3PA-induced optical limiting in pure and barium borate decorated MoS2 nanocomposites

Abstract

Pure MoS2 and barium borate nanorods embedded MoS2 microspheres were successfully synthesized by adopting an environmental-friendly hydrothermal method. Powder XRD data confirmed the formation of BBO: MoS2 nanocomposite made of barium borate [2 $$\theta$$ = 22°, (018)] along with the MoS2 [2 $$\theta$$ = 14°, (002)]. The presence of few layers MoS2 was ascertained from the measured difference in characteristic $$E_{2g}^{1}$$ (379 cm−1) and A1g (407 cm−1) Raman modes of MoS2. FESEM images portrayed the formation of microspheres for pure MoS2 due to reduction in the surface energy induced by citric acid.
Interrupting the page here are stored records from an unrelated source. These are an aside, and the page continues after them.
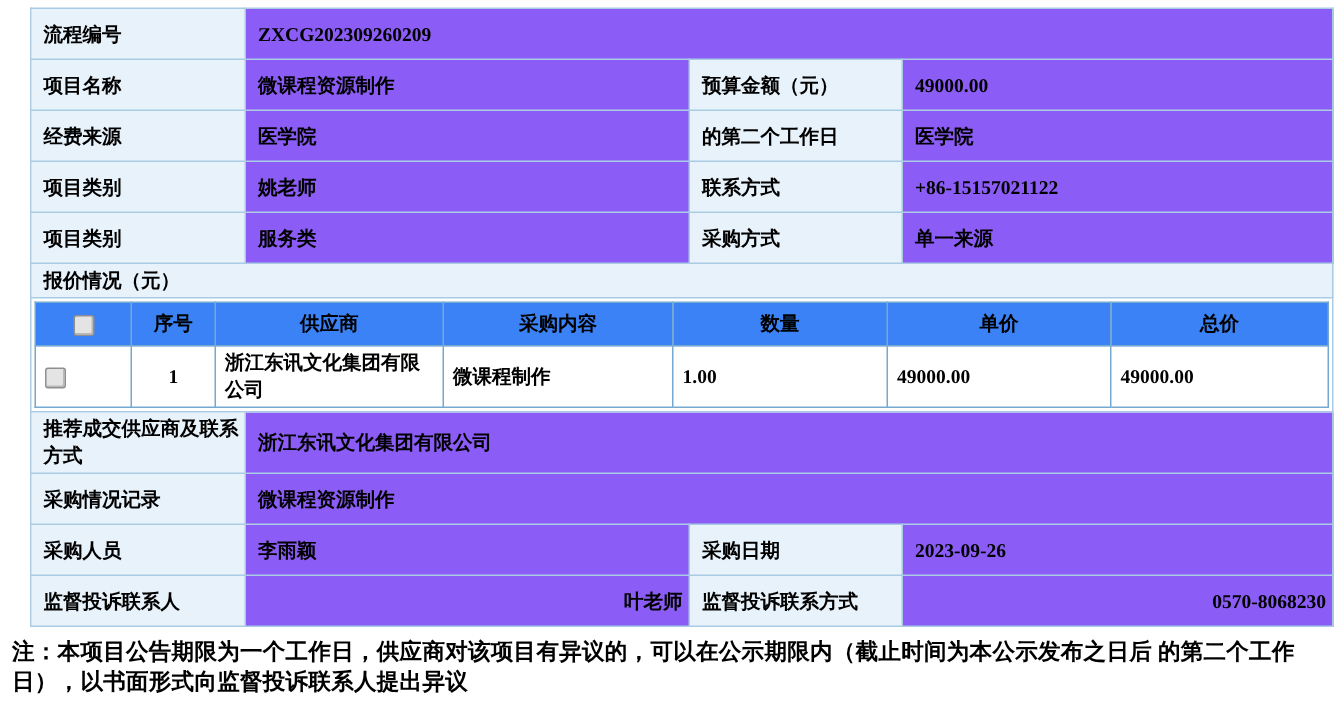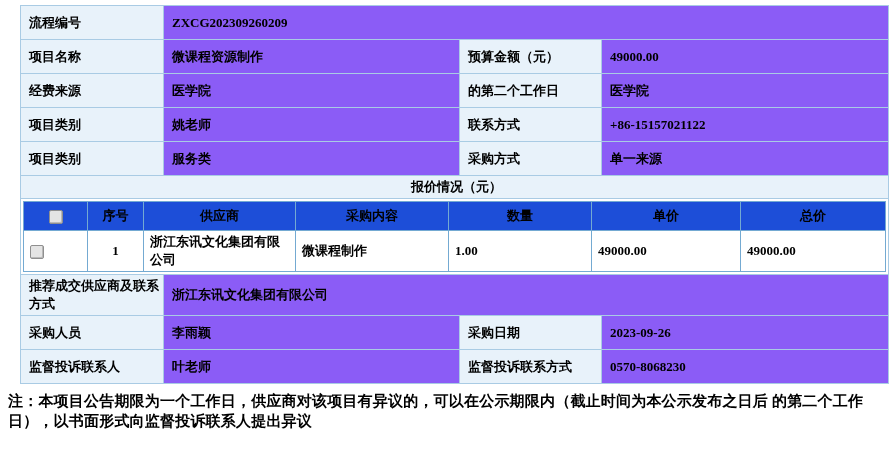--- a/index.html
+++ b/index.html
@@ -32,49 +32,49 @@
     word-break: break-all;
   }
   td.lbl {
     background: #e8f2fa;
   }
   td.val {
     background: #8b5cf6;
     padding-left: 10px;
   }
   td.val-center {
-    text-align: left;
+    text-align: right;
     padding-left: 4px;
   }
   tr.r-std  { height: 34px; }
   tr.r-tall { height: 40px; font-family: Liberation Serif, serif; }
   tr.quote-title-row { height: 23px; }
   tr.quote-title-row > td {
     background: #e8f2fa;
-    text-align: center;
+    text-align: left;
     padding: 2px;
   }
   td.inner-wrap {
     padding: 2px !important;
     background: #ffffff;
   }
   table.inner {
     width: 862px;
     margin: 0 auto;
   }
   table.inner td {
     border: 1px solid #74aad2;
     font-size: 13px;
     padding: 2px 4px;
     vertical-align: middle;
     word-break: break-all;
   }
   table.inner tr.hdr { height: 29px; }
   table.inner tr.hdr td {
-    background: #1d4ed8;
+    background: #3b82f6;
     text-align: center;
   }
   table.inner tr.data { height: 36px; }
   table.inner tr.data td { background: #ffffff; text-align: left; padding-left: 6px; }
   table.inner tr.data td.c { text-align: center; padding-left: 4px; }
   table.inner td.cbcell { text-align: center; padding: 2px; }
   input.cb {
     width: 14px;
     height: 14px;
     margin: 0;
@@ -175,20 +175,24 @@
               </tr>
             </tbody>
           </table>
         </td>
       </tr>
       <tr class="r-tall">
         <td class="lbl">推荐成交供应商及联系方式</td>
         <td class="val" colspan="3">浙江东讯文化集团有限公司</td>
       </tr>
       <tr class="r-std">
+        <td class="lbl">采购情况记录</td>
+        <td class="val" colspan="3">微课程资源制作</td>
+      </tr>
+      <tr class="r-std">
         <td class="lbl">采购人员</td>
         <td class="val">李雨颖</td>
         <td class="lbl">采购日期</td>
         <td class="val">2023-09-26</td>
       </tr>
       <tr class="r-std">
         <td class="lbl">监督投诉联系人</td>
         <td class="val val-center">叶老师</td>
         <td class="lbl">监督投诉联系方式</td>
         <td class="val val-center">0570-8068230</td>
In the nanocomposite, barium borate embedded themselves as nanorods upon MoS2 microsphere forming an urchin-like structure. Ground-state absorption studies revealed a hyperchromic shift in absorption peak due to the overlapping of transition states between highly transparent barium borate and strongly absorbing MoS2 in the visible region. Femtosecond laser pulses (800 nm, 150 fs, 80 MHz) were employed to perform the open-aperture Z-scan experiments revealing that both pure MoS2 and BBO: MoS2 nanocomposites possessed reverse saturable absorption (RSA), attributed to both 2PA and 3PA processes. Interestingly, pure MoS2 exhibited sequential 3PA (1PA + 2PA) due to the presence of near-resonant energy states, while the dominance of transparent BBO in the nanocomposite induced genuine/instantaneous 3PA process. In closed-aperture Z-scans (for determining the sign and magnitude of nonlinear refraction), the pattern switched from self-focusing (MoS2) to self-defocusing (BBO: MoS2) nature. Both pure MoS2 and BBO: MoS2 nanocomposites exhibited strong optical limiting with a lower onset limiting threshold (0.11 µJ/cm2) due to synergetic effects of nonlinear absorption (3PA) and nonlinear refraction (self-defocusing). BBO:(0.02 M) MoS2 nanocomposite possessing a urchin structure depicted strong NLO coefficients with $$\gamma_{3PA} = 2.12 \times 10^{ - 21}$$ m3/W2, $$n_{2} = - 11.1 \times 10^{ - 17} {\text{m}}^{2} /{\text{W}}$$ and χ(3) = $$14.0 \times 10^{ - 19} {\text{m}}^{2} /{\text{V}}^{2}$$ , which were higher than pure MoS2 and other composites.